((
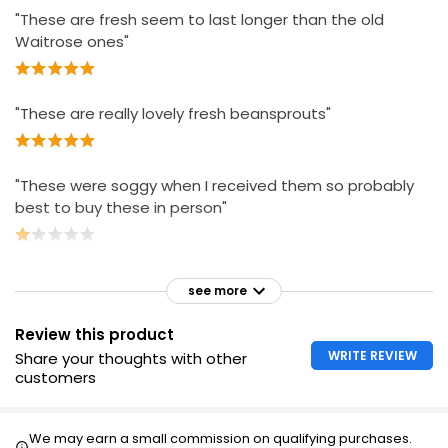
"These are fresh seem to last longer than the old
Waitrose ones"
"These are really lovely fresh beansprouts"
"These were soggy when I received them so probably
best to buy these in person"
see more
Review this product
WRITE REVIEW
Share your thoughts with other
customers
We may earn a small commission on qualifying purchases.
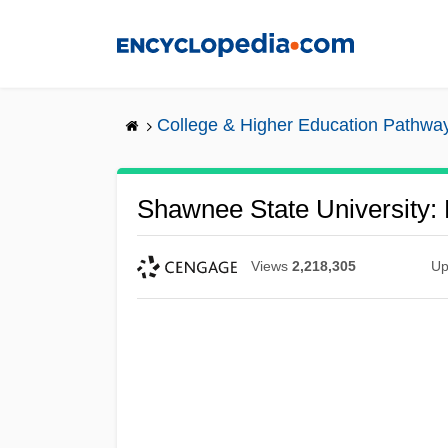
Skip
to
main
content
College & Higher Education Pathwa
Shawnee State University:
Views
2,218,305
Up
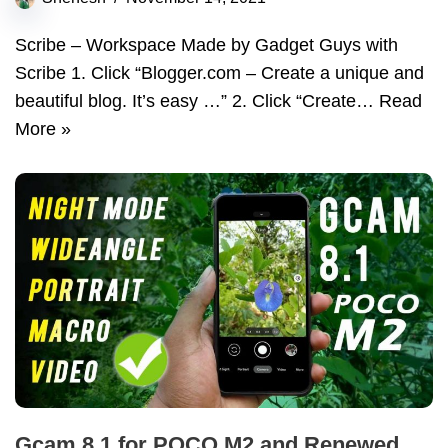
Scribe – Workspace Made by Gadget Guys with
Scribe 1. Click “Blogger.com – Create a unique and
beautiful blog. It’s easy …” 2. Click “Create…
Read
More »
Gcam 8.1 for POCO M2 and Renewed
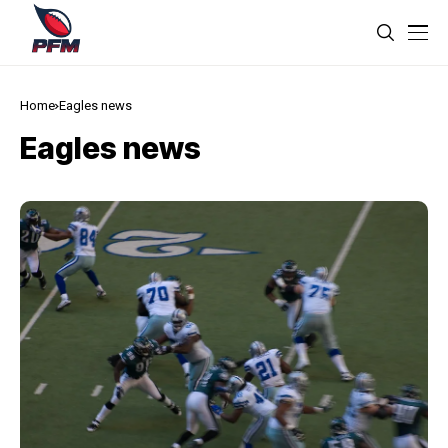
Home
Eagles news
Eagles news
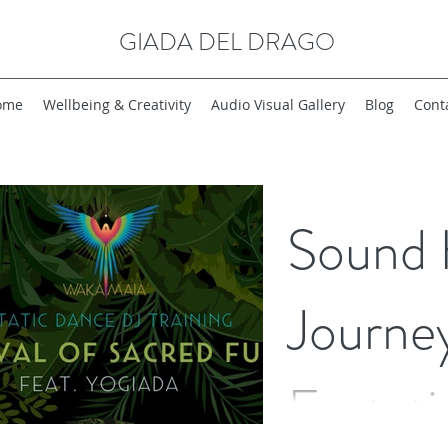
GIADA DEL DRAGO
ome
Wellbeing & Creativity
Audio Visual Gallery
Blog
Cont
Sound 
Journe
Ecstat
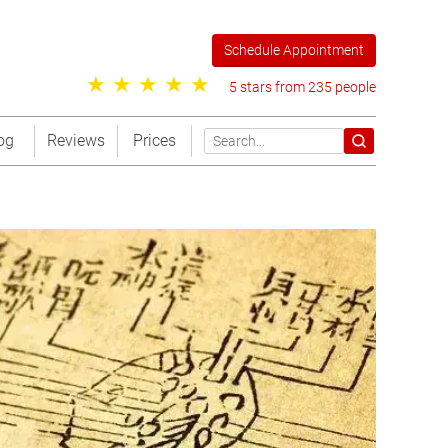
Schedule Appointment
5 stars from 235 people
og
Reviews
Prices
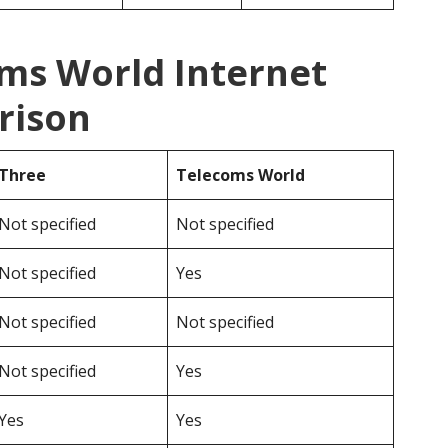
oms World Internet
rison
Three
Telecoms World
Not specified
Not specified
Not specified
Yes
Not specified
Not specified
Not specified
Yes
Yes
Yes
))
**YOUR GOAL:**
Collect each line of the material above that contains the word "Click". Case counts.

**EXERCISE ANSWER:**
Scribe 1. Click “Blogger.com – Create a unique and
beautiful blog. It’s easy …” 2. Click “Create…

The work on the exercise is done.